Кабатчик подумал, что Серьгагуля шутит насчёт «бояр». Беззвучно рассмеявшись, двухметровый Савва Дурнилыч наклонился над Чернолисом, подмигнул огромным глазом, чуть замутненным обильной утренней выпивкой. Влажный рот его навис над ухом Серьгагули, будто хотел зубами серьгу сдёрнуть с мочки.
– А здорово ты сказанул про бояр. Только я не понял, ты к чему это?
Чернолис поднял лежащий на крыльце парусиновый сверток (он пришёл с этим свертком).
Айда, Сова.
Куда?
Переодеваться надо. Или сначала пошли в подвал, покажешь, чем дорогого гостя будем потчевать. Он ведь заморский гаденыш – капризный.
Ничего, Бедняжка Доедала мне кое-что передал от царского стола.
Молодчина парень, – похвалил Серьгагуля. – От себя отрывает, бедняжка. Не доедает, не досыпает.
Хозяин взял стоячий фонарь для прислуги, запалил на пороге подвала. Ключи из-за пазухи выудил. Замок заскрежетал железной челюстью. Загремели запоры, заставляя смолкнуть и разлететься воробьев, раздухарившихся на крыше соседнего амбара.

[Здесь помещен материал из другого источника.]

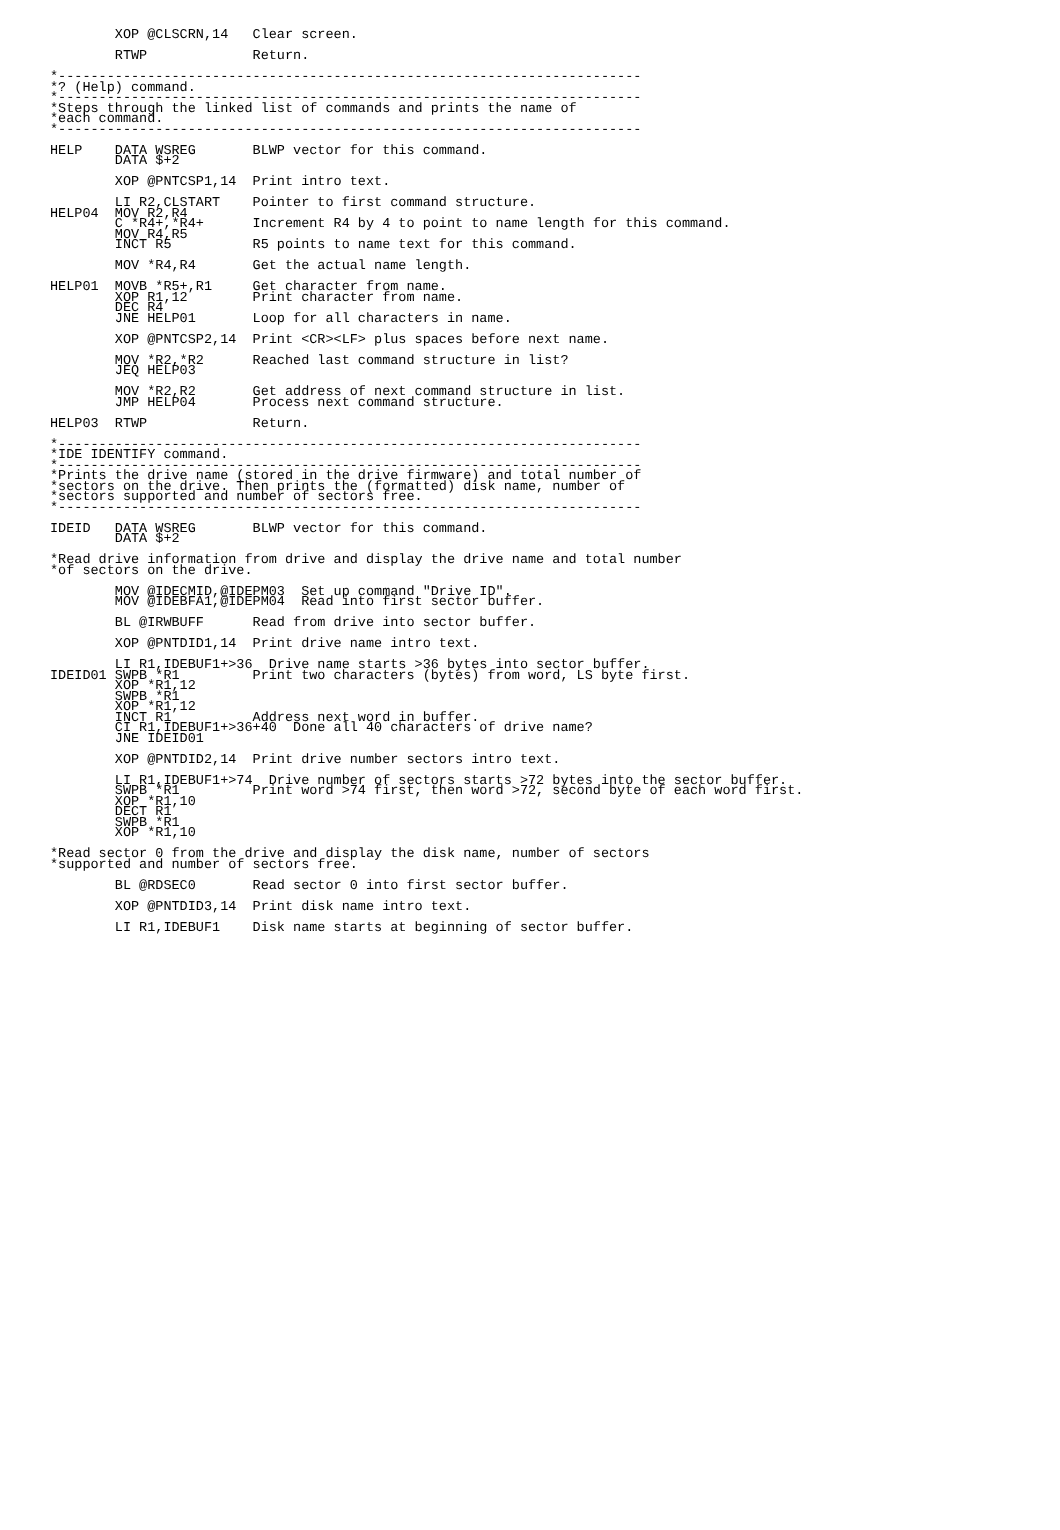XOP @CLSCRN,14   Clear screen.

        RTWP             Return.

*------------------------------------------------------------------------
*? (Help) command.
*------------------------------------------------------------------------
*Steps through the linked list of commands and prints the name of
*each command.
*------------------------------------------------------------------------

HELP    DATA WSREG       BLWP vector for this command.
        DATA $+2

        XOP @PNTCSP1,14  Print intro text.

        LI R2,CLSTART    Pointer to first command structure.
HELP04  MOV R2,R4
        C *R4+,*R4+      Increment R4 by 4 to point to name length for this command.
        MOV R4,R5
        INCT R5          R5 points to name text for this command.

        MOV *R4,R4       Get the actual name length.

HELP01  MOVB *R5+,R1     Get character from name.
        XOP R1,12        Print character from name.
        DEC R4
        JNE HELP01       Loop for all characters in name.

        XOP @PNTCSP2,14  Print <CR><LF> plus spaces before next name.

        MOV *R2,*R2      Reached last command structure in list?
        JEQ HELP03

        MOV *R2,R2       Get address of next command structure in list.
        JMP HELP04       Process next command structure.

HELP03  RTWP             Return.

*------------------------------------------------------------------------
*IDE IDENTIFY command.
*------------------------------------------------------------------------
*Prints the drive name (stored in the drive firmware) and total number of
*sectors on the drive. Then prints the (formatted) disk name, number of
*sectors supported and number of sectors free.
*------------------------------------------------------------------------

IDEID   DATA WSREG       BLWP vector for this command.
        DATA $+2

*Read drive information from drive and display the drive name and total number
*of sectors on the drive.

        MOV @IDECMID,@IDEPM03  Set up command "Drive ID".
        MOV @IDEBFA1,@IDEPM04  Read into first sector buffer.

        BL @IRWBUFF      Read from drive into sector buffer.

        XOP @PNTDID1,14  Print drive name intro text.

        LI R1,IDEBUF1+>36  Drive name starts >36 bytes into sector buffer.
IDEID01 SWPB *R1         Print two characters (bytes) from word, LS byte first.
        XOP *R1,12
        SWPB *R1
        XOP *R1,12
        INCT R1          Address next word in buffer.
        CI R1,IDEBUF1+>36+40  Done all 40 characters of drive name?
        JNE IDEID01

        XOP @PNTDID2,14  Print drive number sectors intro text.

        LI R1,IDEBUF1+>74  Drive number of sectors starts >72 bytes into the sector buffer.
        SWPB *R1         Print word >74 first, then word >72, second byte of each word first.
        XOP *R1,10
        DECT R1
        SWPB *R1
        XOP *R1,10

*Read sector 0 from the drive and display the disk name, number of sectors
*supported and number of sectors free.

        BL @RDSEC0       Read sector 0 into first sector buffer.

        XOP @PNTDID3,14  Print disk name intro text.

        LI R1,IDEBUF1    Disk name starts at beginning of sector buffer.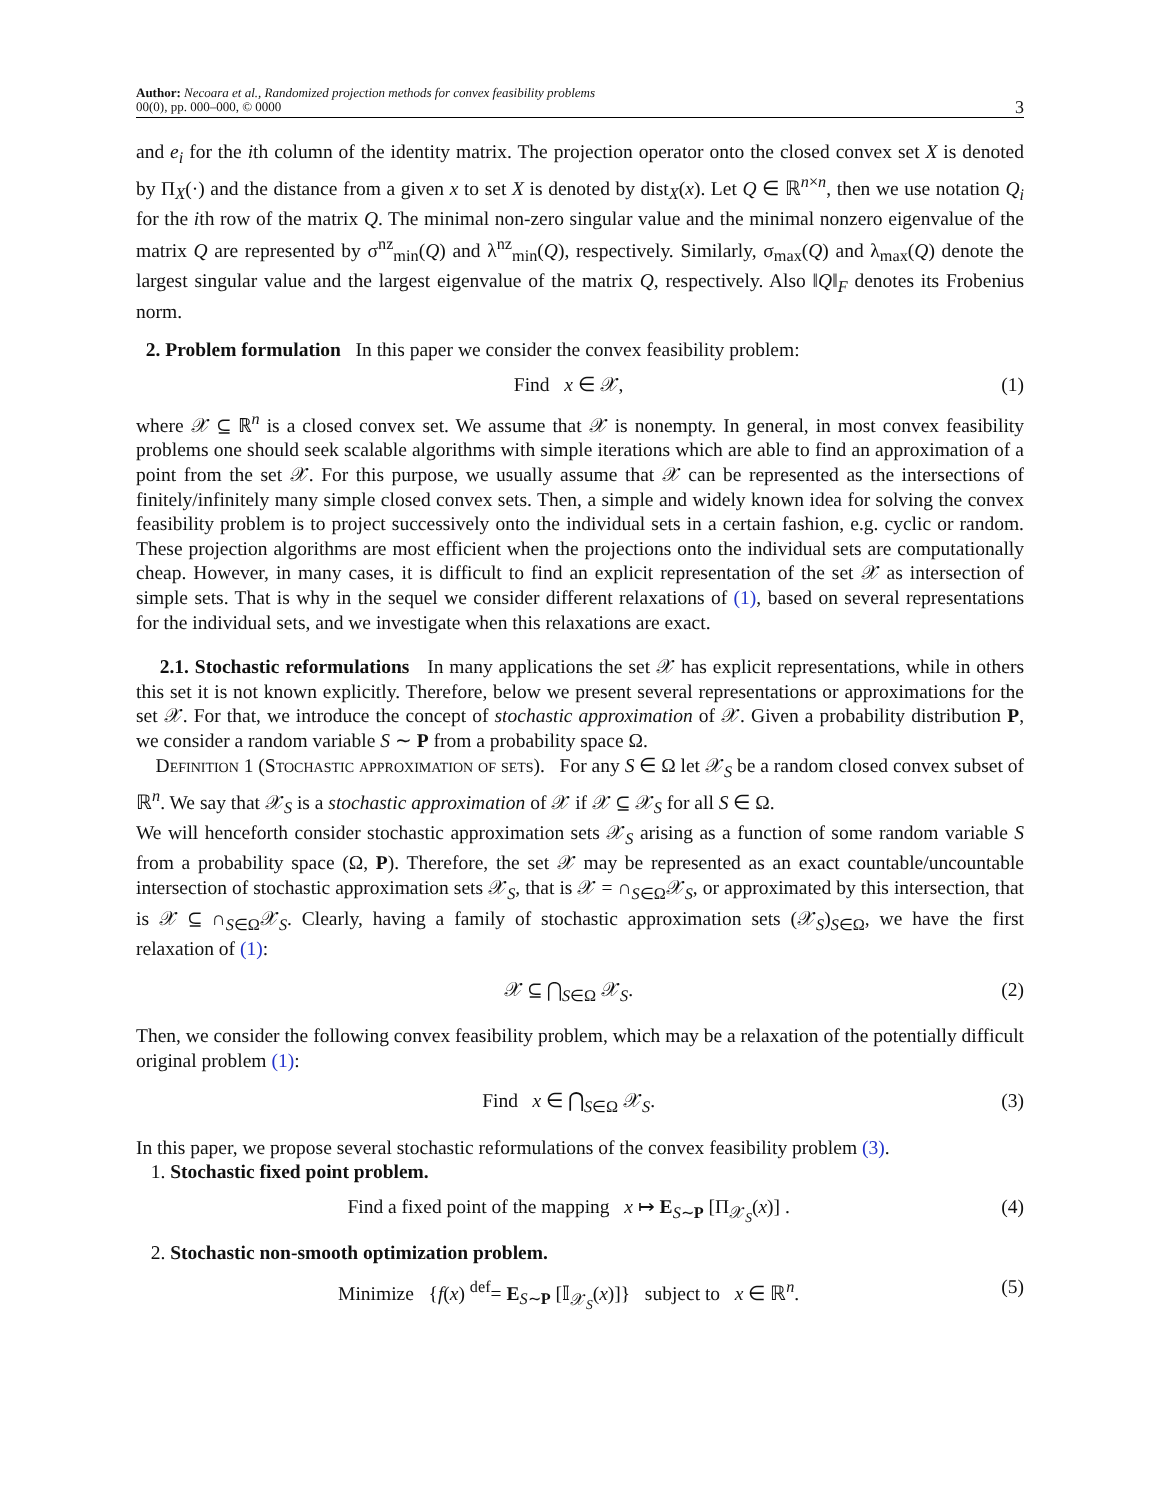Author: Necoara et al., Randomized projection methods for convex feasibility problems
00(0), pp. 000–000, © 0000
3
and e<sub>i</sub> for the ith column of the identity matrix. The projection operator onto the closed convex set X is denoted by Π<sub>X</sub>(·) and the distance from a given x to set X is denoted by dist<sub>X</sub>(x). Let Q ∈ ℝ<sup>n×n</sup>, then we use notation Q<sub>i</sub> for the ith row of the matrix Q. The minimal non-zero singular value and the minimal nonzero eigenvalue of the matrix Q are represented by σ<sup>nz</sup><sub>min</sub>(Q) and λ<sup>nz</sup><sub>min</sub>(Q), respectively. Similarly, σ<sub>max</sub>(Q) and λ<sub>max</sub>(Q) denote the largest singular value and the largest eigenvalue of the matrix Q, respectively. Also ‖Q‖<sub>F</sub> denotes its Frobenius norm.
2. Problem formulation In this paper we consider the convex feasibility problem:
Find x ∈ 𝒳, (1)
where 𝒳 ⊆ ℝ<sup>n</sup> is a closed convex set. We assume that 𝒳 is nonempty. In general, in most convex feasibility problems one should seek scalable algorithms with simple iterations which are able to find an approximation of a point from the set 𝒳. For this purpose, we usually assume that 𝒳 can be represented as the intersections of finitely/infinitely many simple closed convex sets. Then, a simple and widely known idea for solving the convex feasibility problem is to project successively onto the individual sets in a certain fashion, e.g. cyclic or random. These projection algorithms are most efficient when the projections onto the individual sets are computationally cheap. However, in many cases, it is difficult to find an explicit representation of the set 𝒳 as intersection of simple sets. That is why in the sequel we consider different relaxations of (1), based on several representations for the individual sets, and we investigate when this relaxations are exact.
2.1. Stochastic reformulations In many applications the set 𝒳 has explicit representations, while in others this set it is not known explicitly. Therefore, below we present several representations or approximations for the set 𝒳. For that, we introduce the concept of stochastic approximation of 𝒳. Given a probability distribution P, we consider a random variable S ∼ P from a probability space Ω.
Definition 1 (Stochastic approximation of sets). For any S ∈ Ω let 𝒳<sub>S</sub> be a random closed convex subset of ℝ<sup>n</sup>. We say that 𝒳<sub>S</sub> is a stochastic approximation of 𝒳 if 𝒳 ⊆ 𝒳<sub>S</sub> for all S ∈ Ω.
We will henceforth consider stochastic approximation sets 𝒳<sub>S</sub> arising as a function of some random variable S from a probability space (Ω, P). Therefore, the set 𝒳 may be represented as an exact countable/uncountable intersection of stochastic approximation sets 𝒳<sub>S</sub>, that is 𝒳 = ∩<sub>S∈Ω</sub>𝒳<sub>S</sub>, or approximated by this intersection, that is 𝒳 ⊆ ∩<sub>S∈Ω</sub>𝒳<sub>S</sub>. Clearly, having a family of stochastic approximation sets (𝒳<sub>S</sub>)<sub>S∈Ω</sub>, we have the first relaxation of (1):
𝒳 ⊆ ⋂<sub>S∈Ω</sub> 𝒳<sub>S</sub>. (2)
Then, we consider the following convex feasibility problem, which may be a relaxation of the potentially difficult original problem (1):
Find x ∈ ⋂<sub>S∈Ω</sub> 𝒳<sub>S</sub>. (3)
In this paper, we propose several stochastic reformulations of the convex feasibility problem (3).
1. Stochastic fixed point problem.
Find a fixed point of the mapping x ↦ E<sub>S∼P</sub> [Π<sub>𝒳<sub>S</sub></sub>(x)] . (4)
2. Stochastic non-smooth optimization problem.
Minimize {f(x) <sup>def</sup>= E<sub>S∼P</sub> [𝕀<sub>𝒳<sub>S</sub></sub>(x)]} subject to x ∈ ℝ<sup>n</sup>. (5)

Стали спускаться. Огромное разинутое горло подвала дохнуло сыроватой сытостью, овощами и пряностями – доверху набито… Сушеные травы зашуршали над головами (Серьгагуля испуганно пригнулся, придерживая шапку, морщась). На стене висела сушеная визига – спинные хрящи осетра. На полу – литровые бутыли, одна из них накрыта перевернутым шкаликом. Провансальское масло мерцает в посудинах. Оливковое масло. И «деревянное» масло – к светильникам. Пыльная цепь лежала, свёрнутая собачьим клубком; зазвенела – огрызнулась, когда Серьгагуля наступил на нее.
Кабатчик посветил под ноги. Подумал о тюремных кандалах. О палаче, которого все ждут.
– Как там наш атаманец лихой? На крючья не вздернули? Кровь не пустили?
Царь моет ноги атаманцу нашему.
Ну? – Кабатчик вновь подумал, что Серьгагуля шутит. Хохотнул, говоря: – Подержи-ка фонарь, посвети вот сюда. Здесь у меня настойка мухомора.
Толстая литровая бутыль на просвет полыхнула багряным заревом, забулькала, гоняя воздух от горлышка до днища и обратно: хозяин переворачивал бутыль.
Серьгагуля презрительно скуксился, покачал головою. Серьга заиграла рубиновым светом: кровяные «веснушки» зарделись на виске, на щеке.
Твоя настойка хороша для инородцев, любят, – сказал он. – Когда Сибирь приедет в гости, Тьму-Таракань да Тьму-Комарань – попотчуешь дрянью этой.
А думаешь, Топор не будет пить? И удилами нашими закусывать побрезгует?
И думать нечего. Это ты железо жрать умеешь…
Зальём! – заверил Кабатчик. – Хоть полведра зальём. И не таких ещё брали на абордаж.
Сова, не хлопай крыльями. Нужно тихо, говорю, а ты всё норовишь на абордаж…
Хозяин растерялся, помолчал.
– А что мы подадим? Другой отравы нету.
А кто тебе сказал, что нам нужна отрава? Аравийской водочки, Канарского винца давай. Где у тебя «романен»? Надеюсь, не выжрал?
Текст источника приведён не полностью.